Observing he was having difficulties, Dunstan offered him the magnifying glass.

And now the detail of Francis Tyrwhitt’s job log sprang out at him, and the impression of workaday domesticity faded into a background against which the horror of what he was reading stood out even more violently.

The first and narrowest column (about an inch) contained dates and times.

The second and broadest (perhaps four and a half inches) contained questions put and answers received.

So it must have been to open a filing cabinet in the office of a concentration camp and realize that here, neatly and efficiently stored, were the records of murder.

As he read, it became clear that this was no random application of pain but a carefully modulated progression, directly linked to the answers received.

It started on April 7th 1589.

At 9.15 a.m. the questioning commenced.

Q. What is your name?

A. Father Simeon Woollass.

Q. Where is your dwelling?

A. Where the Lord sends me.

Opposite this in the third column he read:

Insert needle under nail of 1st finger, right hand.

Scream.
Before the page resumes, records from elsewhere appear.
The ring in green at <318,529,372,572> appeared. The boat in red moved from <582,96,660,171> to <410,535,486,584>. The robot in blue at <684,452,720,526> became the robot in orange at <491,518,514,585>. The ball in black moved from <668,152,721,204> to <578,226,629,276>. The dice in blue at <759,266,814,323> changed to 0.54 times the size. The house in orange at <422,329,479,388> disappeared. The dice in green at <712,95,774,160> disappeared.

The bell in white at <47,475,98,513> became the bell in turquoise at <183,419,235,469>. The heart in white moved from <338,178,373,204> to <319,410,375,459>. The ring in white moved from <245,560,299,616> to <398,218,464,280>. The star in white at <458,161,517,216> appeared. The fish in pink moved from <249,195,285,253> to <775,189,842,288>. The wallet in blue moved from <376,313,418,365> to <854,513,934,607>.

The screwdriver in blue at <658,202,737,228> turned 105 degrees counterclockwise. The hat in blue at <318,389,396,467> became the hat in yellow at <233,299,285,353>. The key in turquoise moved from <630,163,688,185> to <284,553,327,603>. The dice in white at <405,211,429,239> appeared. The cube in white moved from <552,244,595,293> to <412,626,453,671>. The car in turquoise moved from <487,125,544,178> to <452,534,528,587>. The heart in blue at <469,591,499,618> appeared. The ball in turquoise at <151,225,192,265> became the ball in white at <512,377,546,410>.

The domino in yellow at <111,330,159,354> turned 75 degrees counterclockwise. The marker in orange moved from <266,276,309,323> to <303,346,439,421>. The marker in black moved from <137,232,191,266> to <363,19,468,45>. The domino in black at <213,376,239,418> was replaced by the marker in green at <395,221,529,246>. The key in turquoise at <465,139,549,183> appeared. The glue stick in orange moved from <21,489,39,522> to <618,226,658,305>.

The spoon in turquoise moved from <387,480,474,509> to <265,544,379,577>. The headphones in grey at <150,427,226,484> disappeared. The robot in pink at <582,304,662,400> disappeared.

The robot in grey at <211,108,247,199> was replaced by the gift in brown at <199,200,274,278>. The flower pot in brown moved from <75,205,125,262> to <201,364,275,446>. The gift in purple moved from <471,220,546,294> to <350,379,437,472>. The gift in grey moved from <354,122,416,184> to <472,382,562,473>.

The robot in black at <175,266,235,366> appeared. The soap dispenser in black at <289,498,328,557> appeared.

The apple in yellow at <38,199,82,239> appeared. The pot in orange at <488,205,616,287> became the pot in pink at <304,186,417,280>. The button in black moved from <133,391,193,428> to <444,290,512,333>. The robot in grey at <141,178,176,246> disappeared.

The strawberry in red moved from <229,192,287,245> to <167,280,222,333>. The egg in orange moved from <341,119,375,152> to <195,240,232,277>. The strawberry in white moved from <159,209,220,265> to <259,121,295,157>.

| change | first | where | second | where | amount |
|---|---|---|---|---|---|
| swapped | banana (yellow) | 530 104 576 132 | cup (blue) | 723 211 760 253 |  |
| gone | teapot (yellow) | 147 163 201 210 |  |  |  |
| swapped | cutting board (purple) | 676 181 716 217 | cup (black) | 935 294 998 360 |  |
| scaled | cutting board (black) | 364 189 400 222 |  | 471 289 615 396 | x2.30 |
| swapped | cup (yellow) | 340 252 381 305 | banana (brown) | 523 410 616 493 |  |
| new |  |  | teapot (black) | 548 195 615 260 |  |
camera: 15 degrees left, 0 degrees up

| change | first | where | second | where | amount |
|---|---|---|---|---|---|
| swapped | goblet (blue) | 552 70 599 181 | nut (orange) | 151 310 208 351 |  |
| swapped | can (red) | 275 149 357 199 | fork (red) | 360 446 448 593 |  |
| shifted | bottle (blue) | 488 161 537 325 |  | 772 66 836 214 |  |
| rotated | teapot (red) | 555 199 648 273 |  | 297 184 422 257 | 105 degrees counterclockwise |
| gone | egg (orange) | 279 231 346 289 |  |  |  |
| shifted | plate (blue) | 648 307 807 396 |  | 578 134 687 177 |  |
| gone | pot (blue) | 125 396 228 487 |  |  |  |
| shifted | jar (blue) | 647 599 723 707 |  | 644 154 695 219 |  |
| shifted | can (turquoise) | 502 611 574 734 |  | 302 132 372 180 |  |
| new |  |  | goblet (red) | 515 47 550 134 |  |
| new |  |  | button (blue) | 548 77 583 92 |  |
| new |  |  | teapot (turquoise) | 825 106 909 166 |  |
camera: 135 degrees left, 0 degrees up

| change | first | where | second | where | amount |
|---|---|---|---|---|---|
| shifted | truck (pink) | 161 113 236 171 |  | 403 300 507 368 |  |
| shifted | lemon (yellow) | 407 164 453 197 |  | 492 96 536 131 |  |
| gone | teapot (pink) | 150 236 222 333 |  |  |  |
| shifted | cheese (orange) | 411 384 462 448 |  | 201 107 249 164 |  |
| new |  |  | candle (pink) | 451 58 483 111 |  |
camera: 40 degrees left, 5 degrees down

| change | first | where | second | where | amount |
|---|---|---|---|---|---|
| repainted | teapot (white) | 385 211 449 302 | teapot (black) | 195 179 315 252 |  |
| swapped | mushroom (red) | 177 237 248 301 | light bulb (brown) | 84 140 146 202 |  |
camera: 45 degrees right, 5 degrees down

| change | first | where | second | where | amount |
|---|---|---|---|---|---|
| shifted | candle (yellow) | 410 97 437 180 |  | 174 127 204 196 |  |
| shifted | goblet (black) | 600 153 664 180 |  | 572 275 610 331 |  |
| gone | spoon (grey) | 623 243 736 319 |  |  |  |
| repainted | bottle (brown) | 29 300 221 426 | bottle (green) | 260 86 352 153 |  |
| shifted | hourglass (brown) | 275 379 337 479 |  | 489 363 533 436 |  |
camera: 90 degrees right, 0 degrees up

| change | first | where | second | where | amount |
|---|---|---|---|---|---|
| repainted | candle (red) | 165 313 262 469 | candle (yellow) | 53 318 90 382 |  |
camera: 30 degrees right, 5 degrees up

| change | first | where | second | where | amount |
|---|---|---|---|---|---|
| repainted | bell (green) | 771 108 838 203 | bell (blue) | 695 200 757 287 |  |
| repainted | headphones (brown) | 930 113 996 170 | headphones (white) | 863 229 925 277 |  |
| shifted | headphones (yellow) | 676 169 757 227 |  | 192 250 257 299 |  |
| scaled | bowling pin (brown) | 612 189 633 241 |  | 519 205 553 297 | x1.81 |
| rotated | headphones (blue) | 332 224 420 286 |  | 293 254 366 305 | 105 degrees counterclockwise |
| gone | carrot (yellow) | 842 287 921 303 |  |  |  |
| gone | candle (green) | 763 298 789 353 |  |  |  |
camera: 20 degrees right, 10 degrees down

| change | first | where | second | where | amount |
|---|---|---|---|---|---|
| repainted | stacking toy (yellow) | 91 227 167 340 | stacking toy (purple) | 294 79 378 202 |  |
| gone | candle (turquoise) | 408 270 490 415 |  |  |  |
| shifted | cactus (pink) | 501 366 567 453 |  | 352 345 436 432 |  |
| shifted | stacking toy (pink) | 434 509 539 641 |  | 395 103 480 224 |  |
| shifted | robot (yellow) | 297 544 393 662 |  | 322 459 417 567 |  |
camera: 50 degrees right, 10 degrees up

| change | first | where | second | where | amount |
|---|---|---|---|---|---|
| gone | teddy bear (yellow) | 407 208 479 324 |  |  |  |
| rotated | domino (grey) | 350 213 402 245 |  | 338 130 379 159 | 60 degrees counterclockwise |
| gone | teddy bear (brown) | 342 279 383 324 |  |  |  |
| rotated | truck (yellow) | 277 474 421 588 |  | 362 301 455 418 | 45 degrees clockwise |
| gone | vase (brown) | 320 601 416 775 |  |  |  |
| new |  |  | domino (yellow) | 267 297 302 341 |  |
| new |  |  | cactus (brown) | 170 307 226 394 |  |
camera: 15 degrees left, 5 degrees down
Prayer (Lat).

Remove needle.

9.20.

Q. What is your name?

A. Father Simeon.

Q. Where is your dwelling?

A. I wander where the Lord sends me.

Needles, 1st and 3rd fingers, r.h.

Screams. Prayers. Face white. Vile blasphemies (Eng.)

Babbling. Piss & shit.

Face grey-yellow. Eyes rolling.

Three times the process was repeated, the needles withdrawn, the question re-put, and the unsatisfactory answer followed by more needles in more fingers, always on the same hand. The final ones were recorded as being heated till they glowed scarlet.

At 9.45 a.m. the same questions. But this time the answer was different.

A. Spain. I dwell in Spain. And at Douai in the English College. These are my dwellings. What more can I say?

Now came a pause with the single word
Water
in Column 3.

Then at 10.00 a.m. the process resumed.

Q. When did you come to England?

A. In the prime of 1588.

Q. Where have you stayed in England?

A. Nowhere. In fields in ditches in sheds.

Now the torture was renewed till finally an answer was given in the form of an address in Gray’s Inn Fields in London which for a brief moment satisfied the interrogator.

Mig looked up. He was feeling Mrs Appledore’s fried breakfast moving uneasily in his stomach. He met Dunstan’s sympathetic gaze.

“He comes over,” said the old man, “as a most meticulous man. In preparation, in keeping records, in making physical and psychological judgments. You notice the careful note he makes of which fingers the needles are driven into. And he works only on the right hand. Father Simeon, I would guess, was, like most of our family, left-handed. Tyrwhitt would not want to maim the hand that might be needed to sign a confession.”